## Remarks on the isomorphism theorems

In the second theorem, we have $AB/B$ isomorphic to $A/A\cap B$ assuming $A$ is contained in $N_{G}(B)$. $B$ is normal in $AB$ because $abB=aB=Ba$ since $aBa^{-1}=B$.

This isomorphism comes from the maps \(A\to AB\to AB/B\) where the first is inclusion and the second is projection.

THe kernel of the composition is $A\cap B$, and the composition is surjective because every coset $abB$ is of the form $aB$. This proves that $A\cap B$ is normal in $A$, since it’s the kernel of a homomorphism.

In the Third theorem, we want to understand $(G/H)/(K/H)=G/K$ if $H$ and $K$ are normal in $G$ and $H$ is normal in $K$. The key is to use the map \(G/H\to G/K\) given by $aH\mapsto aK$. This is well defined since $K$ contains $H$, and surjective since $gK$ is the image of $gH$. The kernel of this map is the set of $gH$ such that $g\in K$, which is exactly $K/H$.

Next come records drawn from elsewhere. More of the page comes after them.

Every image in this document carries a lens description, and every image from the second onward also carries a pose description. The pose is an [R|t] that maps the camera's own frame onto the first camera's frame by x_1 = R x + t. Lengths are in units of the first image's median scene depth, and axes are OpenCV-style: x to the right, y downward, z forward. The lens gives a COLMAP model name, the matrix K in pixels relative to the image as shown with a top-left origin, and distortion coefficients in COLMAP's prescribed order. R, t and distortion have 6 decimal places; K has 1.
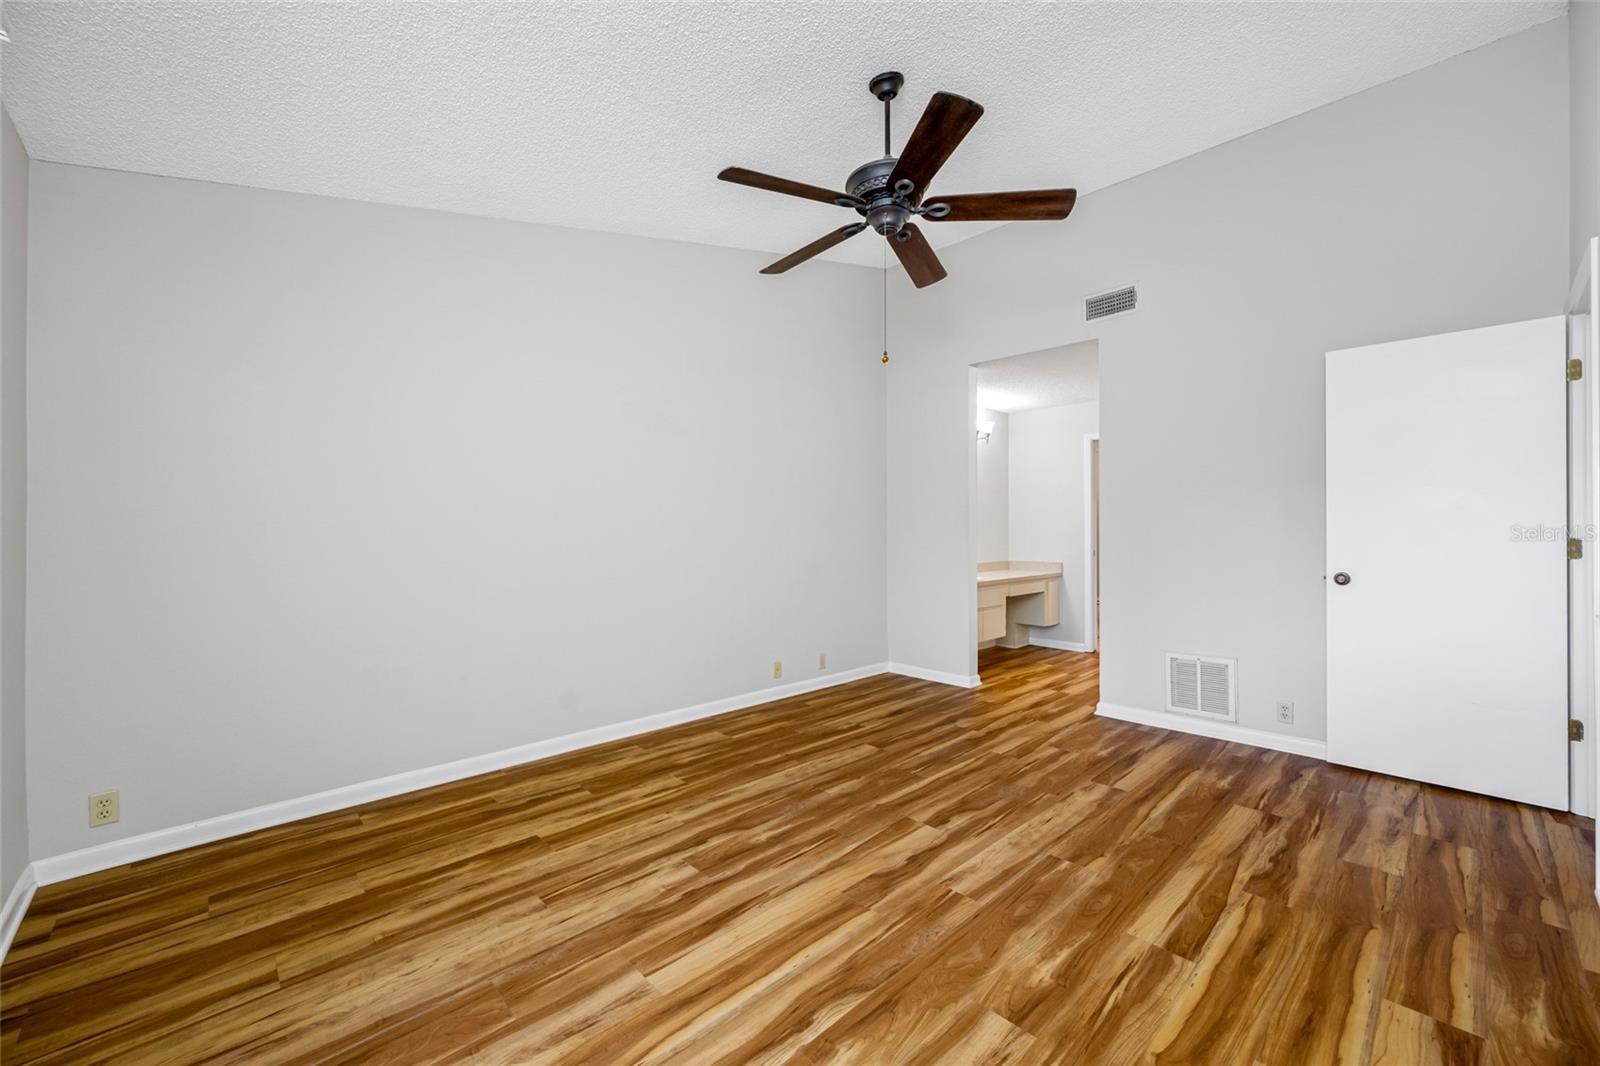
lens RADIAL K [[631.0, 0, 803.2], [0, 631.0, 528.7], [0, 0, 1]] dist [-0.000628, 0.000422]
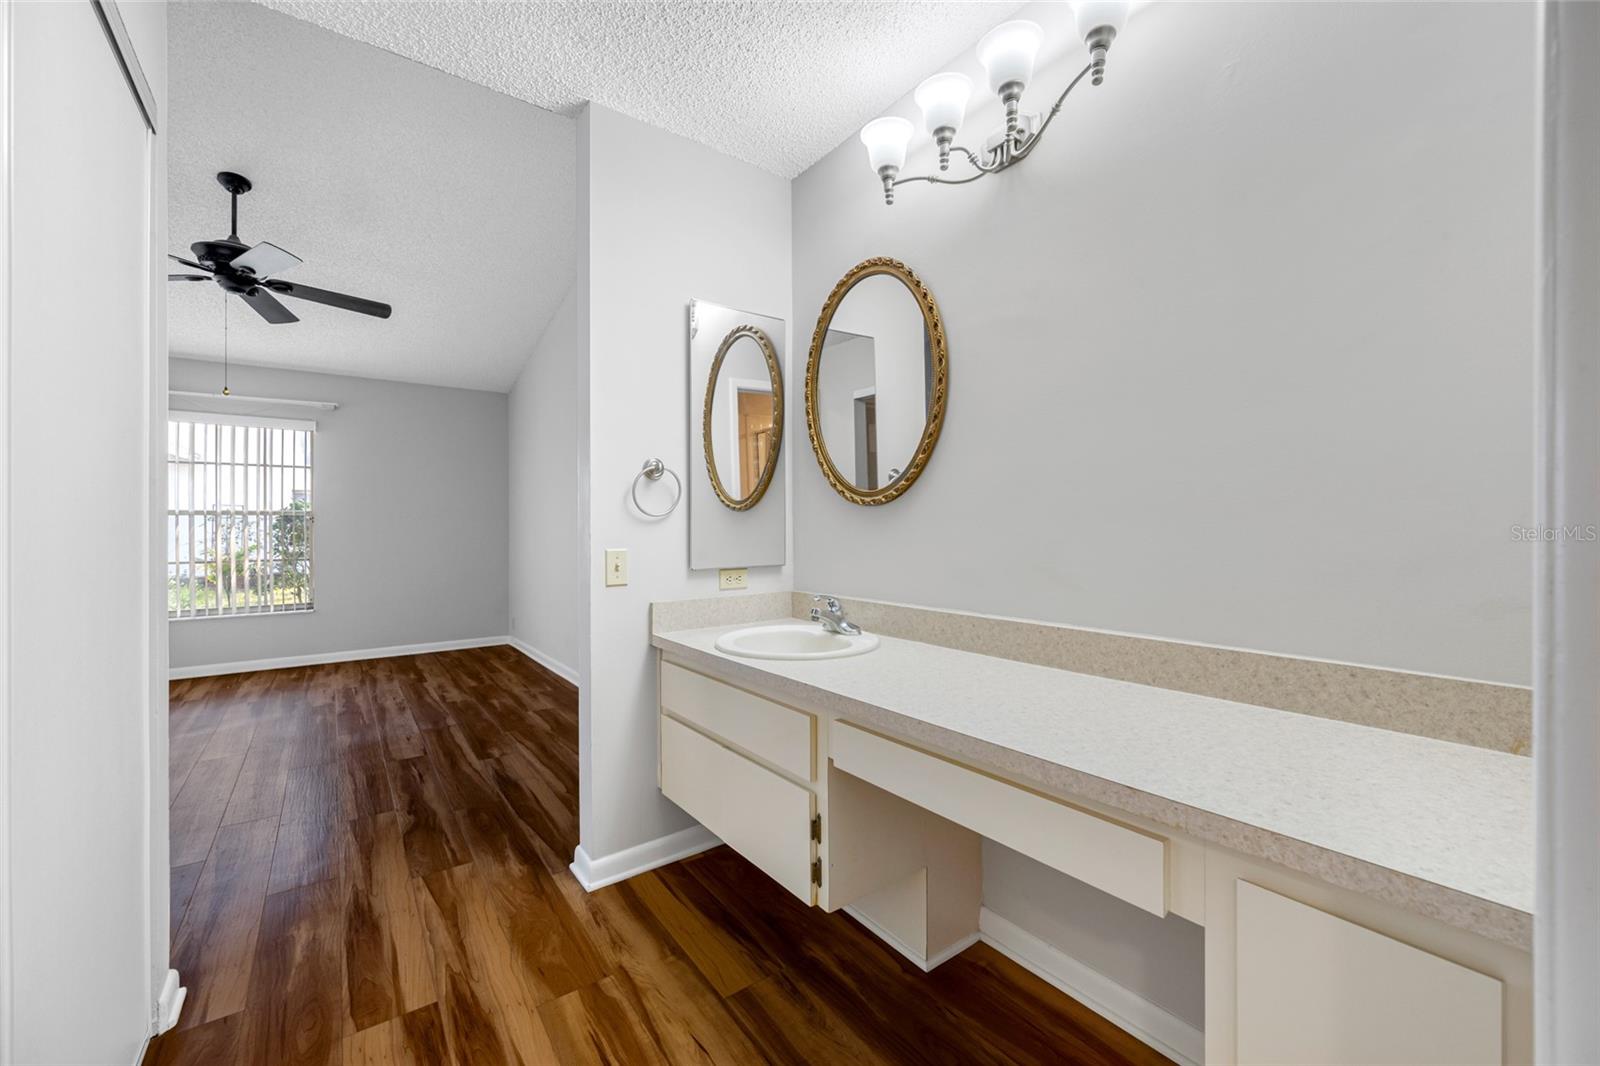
lens RADIAL K [[631.0, 0, 799.9], [0, 631.0, 525.1], [0, 0, 1]] dist [-0.000628, 0.000422]
pose [[-0.124804, -0.008322, -0.992147, 1.248741], [0.007526, 0.999928, -0.009334, 0.044777], [0.992153, -0.008632, -0.124732, 2.244413]]
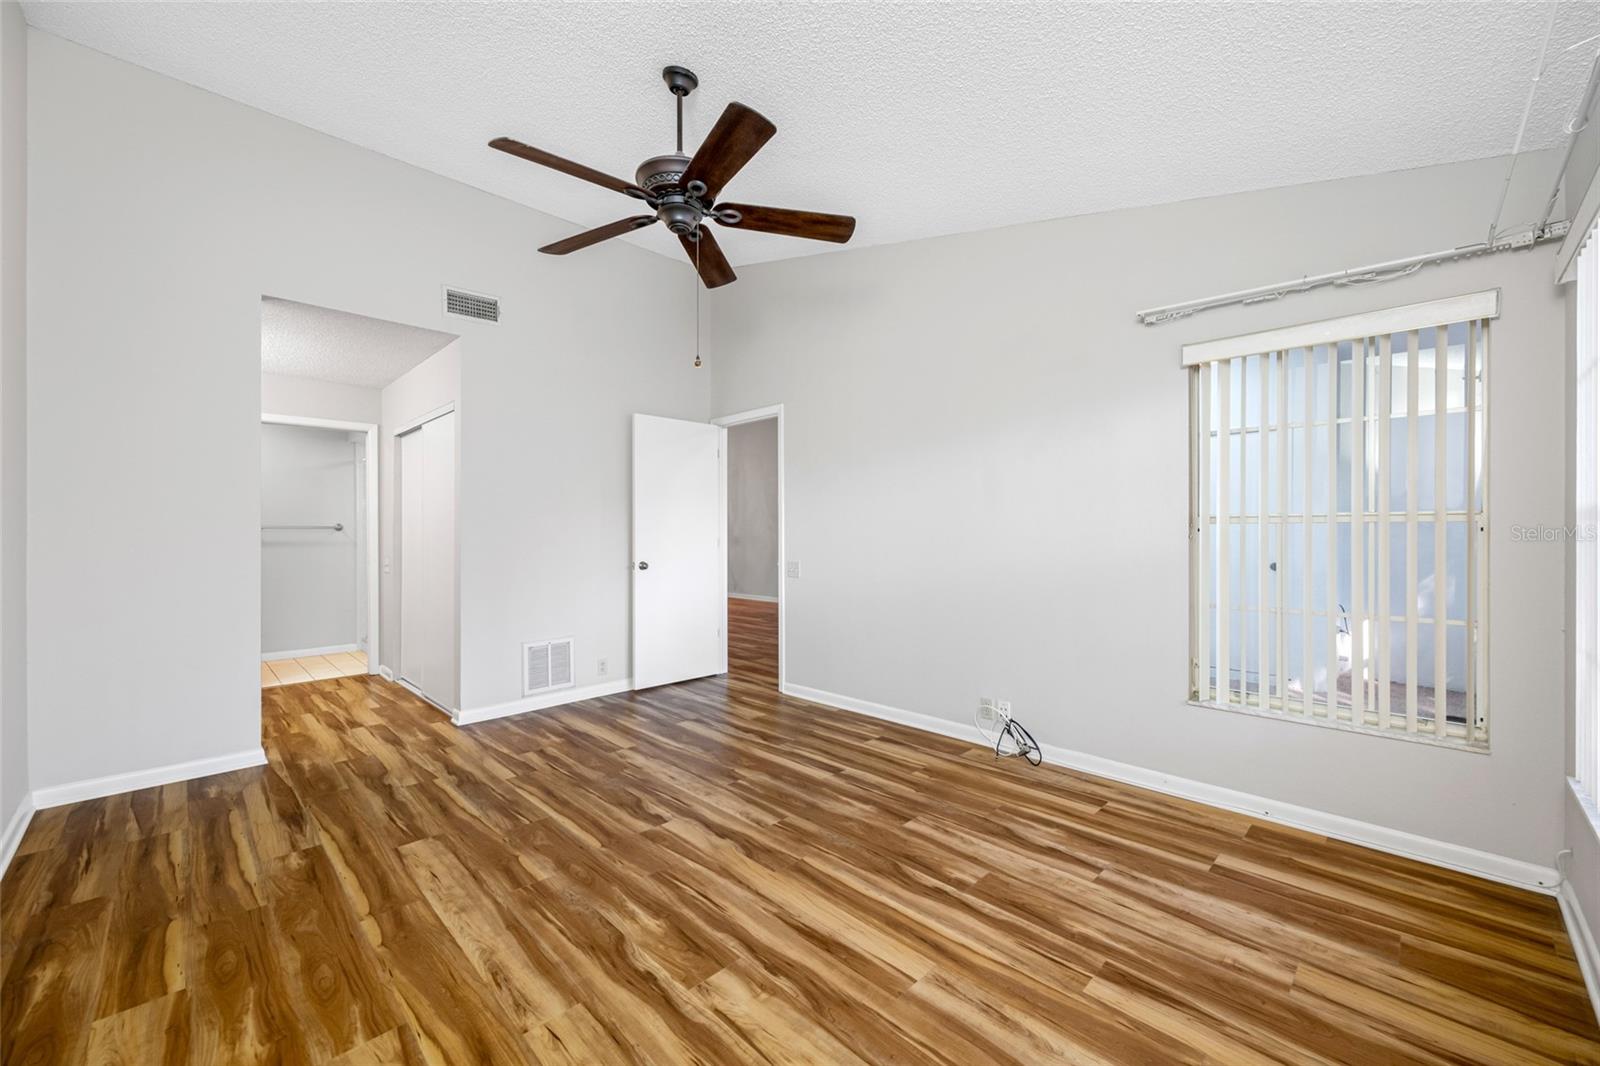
lens RADIAL K [[631.0, 0, 803.2], [0, 631.0, 537.5], [0, 0, 1]] dist [-0.000628, 0.000422]
pose [[-0.021901, -0.007104, 0.999735, -0.815332], [0.001883, 0.999973, 0.007147, 0.001596], [-0.999758, 0.002039, -0.021887, 0.790152]]
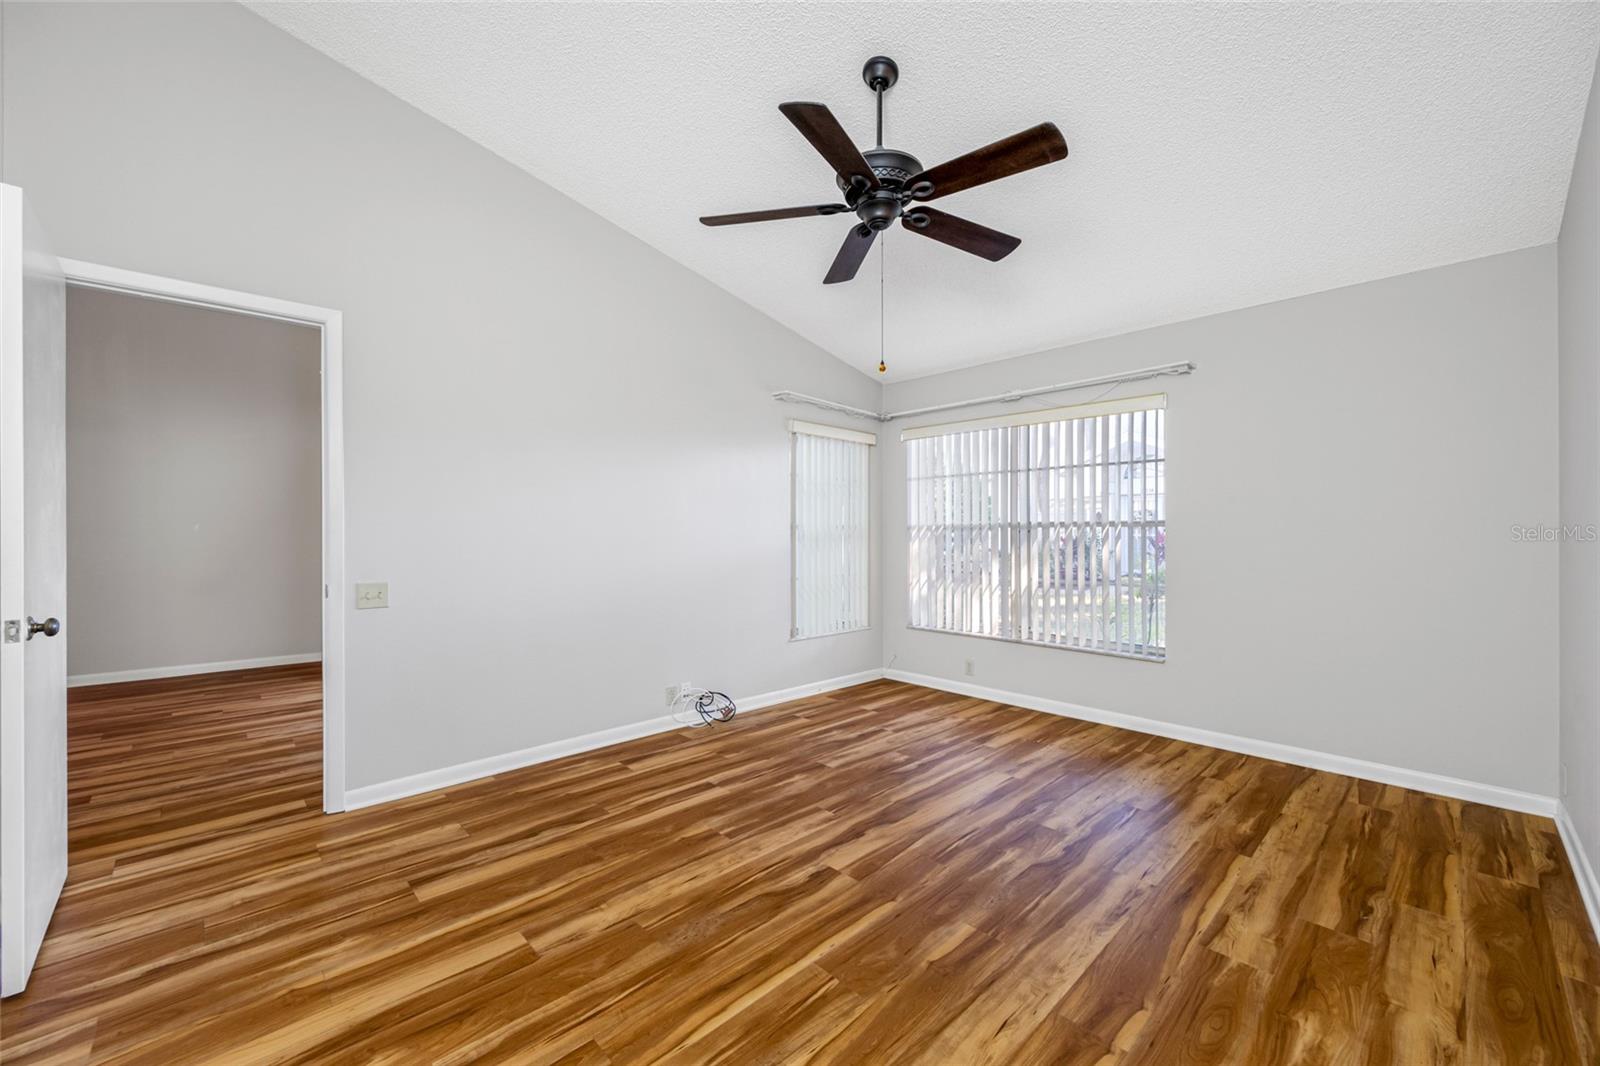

## Some applications of the isomorphism theorems

**Proposition:** Every subgroup of a cyclic group of order $n$ is cyclic of order a divisor of $n$, and there is a unique such subgroup for every divisor $d$ of $n$.

Suppose $G$ is cyclic of order $n$. This means that $G$ is isomorphic to the quotient group $\Zn{n}$. If $H$ is a subgroup of $G$, then $H$ must be of the form $\tilde{H}/n\Z$ where $\tilde{H}$ is a subgroup of $\Z$ containing $n\Z$. This means that $H=d\Z$ where $d$ is a divisor of $n$, and $H/n\Z=d\Z/n\Z$ is isomorphic to $\Zn{n/d}$.

Conversely, suppose $d$ divides $n$. Then $d\Z$ contains $n\Z$, so $d\Z/n\Z$ is a subgroup of $\Zn{n}$ of order $n/d$.

Thus every subgroup of $\Zn{n}$ is cyclic of order dividing $n$, and there is a subgroup of each such order.

Finally suppose $H_1$ and $H_2$ are two subgroups of order $d$ dividing $n$. Then \({\tilde{H}}_{1}\) and $\tilde{H}_{2}$ are subgroups of $\Z$ of index $n/d$; since there is only one such subgroup, they are the same. Therefore there is a unique subgroup of $G$ of each order $d$ dividing $n$.

Note that, in the proof above, we never mention any elements of the group.

## The commutator subgroup

Suppose that $G$ is an arbitrary group. When is there a homomorphism from $G$ to an abelian group?

Suppose $A$ is abelian and $f:G\to A$ is a surjective homomorphism. Then every element of $G$ of the form $xyx^{-1}y^{-1}$, where $x$ and $y$ are in $G$, is in the kernel of $f$.

Therefore the subgroup of $G$ generated by these elements is in the kernel of $f$.

**Note:** Not every product of commutators is a commutator, so you really need $[G,G]$ to be the subgroup *generated* by the commutators. In fact the matrix $-I_{2}$ in $\SL_{2}(\R)$ is not a commutator.

**Definition:** Let $G$ be a group. If $x,y\in G$, let $[x,y]=xyx^{-1}y^{-1}$. This is called the commutator of $x$ and $y$. Let $[G,G]$ be the subgroup of $G$ generated by all such commutators. This is called the commutator subgroup of $G$.

Example: in the Dihedral group $D_{2n}$, the commutator subgroup is generated by $r^{2}$, so depending on whether $n$ is even or odd the commutator subroup is $R$ or its subgroup of index $2$.

**Proposition:** Let $G$ be a group. Then the commutator subgroup of $G$ is normal. If $f:G\to A$ is a homomorphism where $A$ is abelian, then there is a commutative diagram

where $\pi:G\to [G,G]$ is the quotient map. In other words, every homomorphism from $G$ to an abelian group $A$ “comes from” a homomorphism from $G/[G,G]$ to $A$.

This is the first isomorphism theorem once we observe that $G/[G,G]$ is abelian and $[G,G]$ is in the kernel of every map to an abelian group.

The commutator subgroup of $\GL_{2}(\R)$ is $\SL_{2}(R)$. (This is proved by somewhat painful calculations.)